Pseudo-integrable billiards and arithmetic dynamics

TL;DR

This paper introduces a new class of billiard systems with boundaries formed by confocal conic arcs containing reflex angles, revealing unique dynamical and topological properties influenced by arithmetic conditions rather than geometry.

Contribution

It develops a comprehensive study of pseudo-integrable billiards with reflex angles, including invariant leaves of higher genus, a local Poncelet theorem, and connections to interval exchange transformations.

Findings

Invariant leaves of higher genus are induced by reflex angles.

Dynamical behavior depends on arithmetic of rotation numbers, not geometry.
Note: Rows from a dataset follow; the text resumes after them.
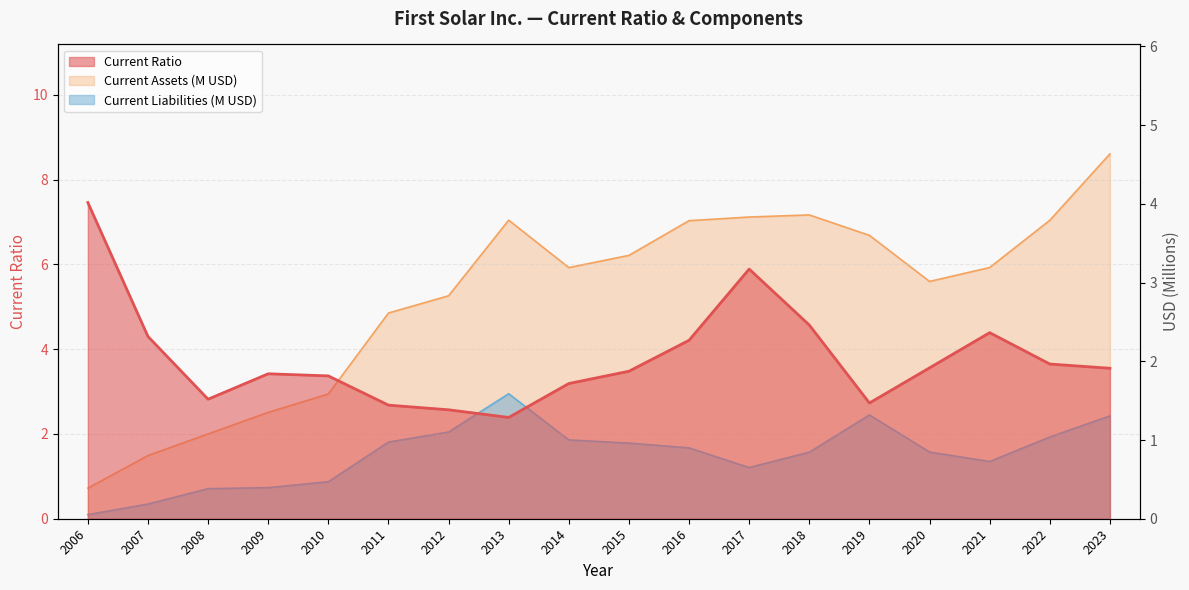

At which label is Current Liabilities (M) closest to 0?

2006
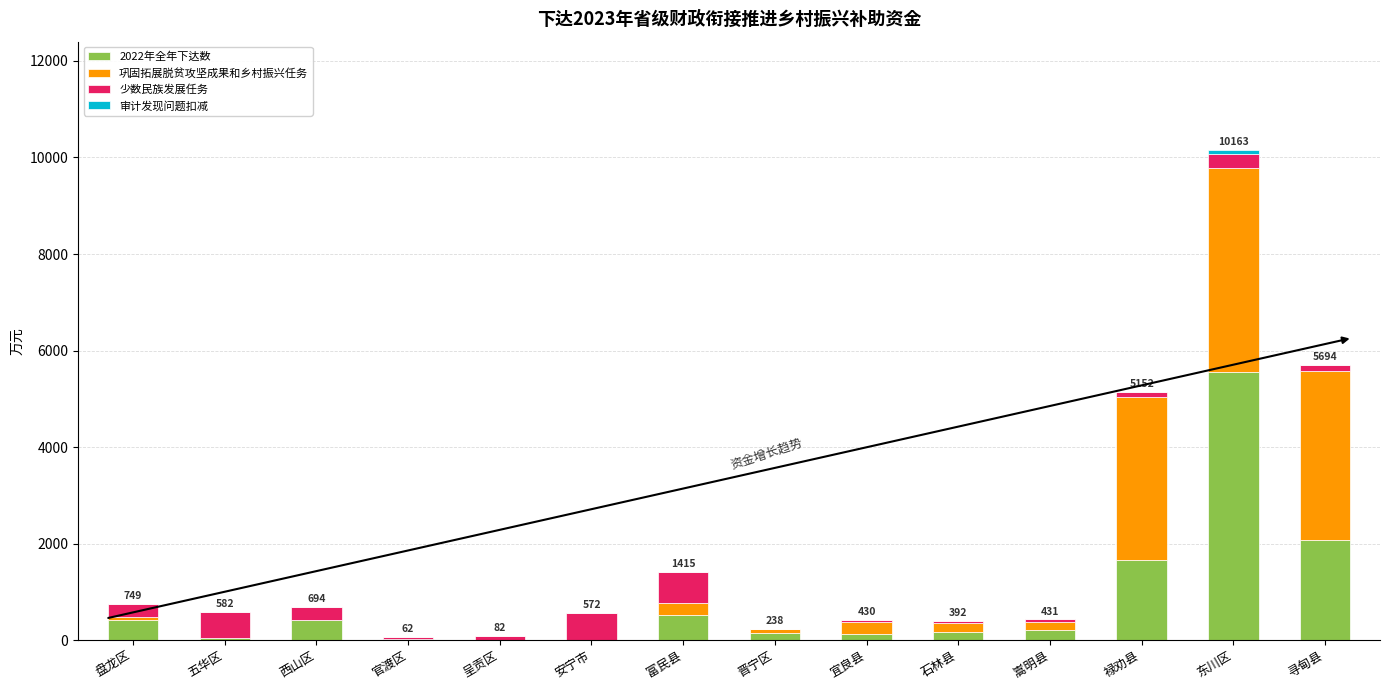

Are the bars grouped side by side (vs. stacked)?

No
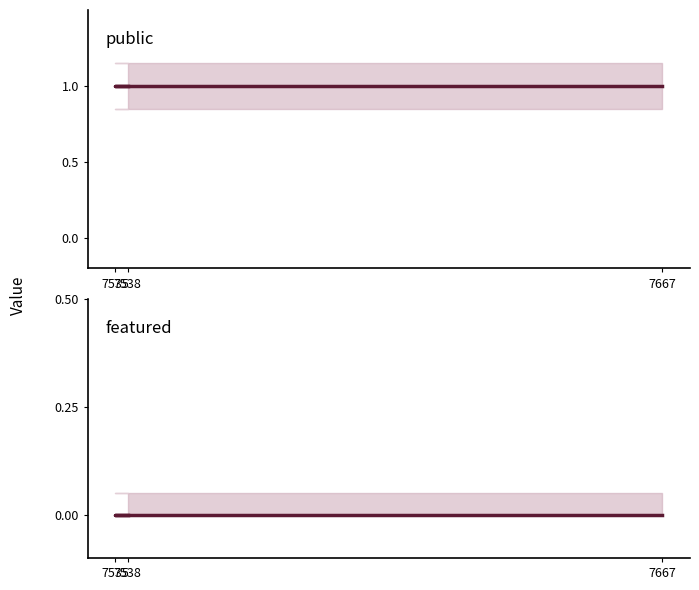

Reading left to right, extract all data points from this chart.

public: 1	1	1
featured: 0	0	0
A local Poncelet theorem and conditions for periodicity are established.

Abstract

We introduce a new class of billiard systems in the plane, with boundaries formed by finitely many arcs of confocal conics such that they contain some reflex angles. Fundamental dynamical, topological, geometric, and arithmetic properties of such billiards are studied. The novelty, caused by reflex angles on boundary, induces invariant leaves of higher genera and dynamical behaviour different from Liouville-Arnold's theorem. Its analogue is derived from the Maier theorem on measured foliations. A local version of Poncelet theorem is formulated and necessary algebro-geometric conditions for periodicity are presented. The connection with interval exchange transformation is established together with Keane's type conditions for minimality. It is proved that the dynamics depends on arithmetic of rotation numbers, but not on geometry of a given confocal pencil of conics.